2. Go to happy hour. Listen to coworkers explain your company to the waitstaff.
This is one of my favorite ways to think about messaging. As someone who’s worked in marketing and in niche businesses, I find happy hour can be an informative place to be. If you’re seated in a group, there’s an inevitable moment when the server will ask, “What do you do?”
Three telling things can happen:
- Your coworkers turn to you. This typically means that they don’t know how to explain it, they don’t want to get in trouble by saying the wrong thing, or that the script changes too often. Better to ask the gatekeeper, and maybe check the company website for a dose of clarity.
- Your coworkers say something totally off-script. This means that your coworkers find friction in your messaging. (This is akin to them speaking on-script, but with an eye roll. Or a sigh.) What they say instead is very important to remember, because that’s your coworkers picking their shortest route to understanding. And why fight with their go-to messaging?
- Your coworkers stay on script. (Without sarcasm.) This is the best. This means you’ve found a sweet spot between scripted and spoken. Order another drink. Something special. You’ve earned it.
Just like with the grandma test, the goal is to find the shortest path to understanding. By removing what’s unnecessary, you can focus on the essentials. Then you can improve them.
3. Talk to your sales team. Learn what they say, and when.
A lot of businesses have an unhealthy divide between their sales and marketing teams. Generally speaking, this rift can happen because of a lack of understanding in the differences between marketing and business development (or sales). If I were to simplify the relationship, I’d put it this way: good marketing generates leads that sales can close easily.
The symbiosis between marketing and sales is imperative for closing new business. The more prospects can understand what they’re getting into, and the sooner they can do so, the more productive the sales process can be.
By listening to your sales team—by sitting in on prospect calls, reviewing sales decks, or listening to them at tradeshows—you can better mimic how they close deals. You can incorporate their language into your marketing materials. You can streamline their processes with materials. And they can focus on closing.
That level of care to understand sales can also help you build trust. (And if you develop higher-quality leads for them, that’ll certainly help too.) Over time, you can discuss why you want to use given words, or why certain concepts are important to your marketing efforts.

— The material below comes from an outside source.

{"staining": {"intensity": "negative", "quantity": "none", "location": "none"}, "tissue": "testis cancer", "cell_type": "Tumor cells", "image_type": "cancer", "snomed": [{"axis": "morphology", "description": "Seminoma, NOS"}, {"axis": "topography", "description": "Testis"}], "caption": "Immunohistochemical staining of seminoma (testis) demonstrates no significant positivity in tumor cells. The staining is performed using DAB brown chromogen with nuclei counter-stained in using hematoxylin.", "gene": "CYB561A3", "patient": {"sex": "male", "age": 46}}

The more fluidity between the two departments, the better.
4. Get help.
If you find you can’t figure out how to make your messaging resonate, then maybe it’s time to enlist some help. Bringing on a strategic marketing consultant, who can enlist copywriters or editors, can help you refine the language you’re currently using. They can also interview customers and employees from a neutral, third-party perspective, which can help if you find it difficult to get coworkers to open up.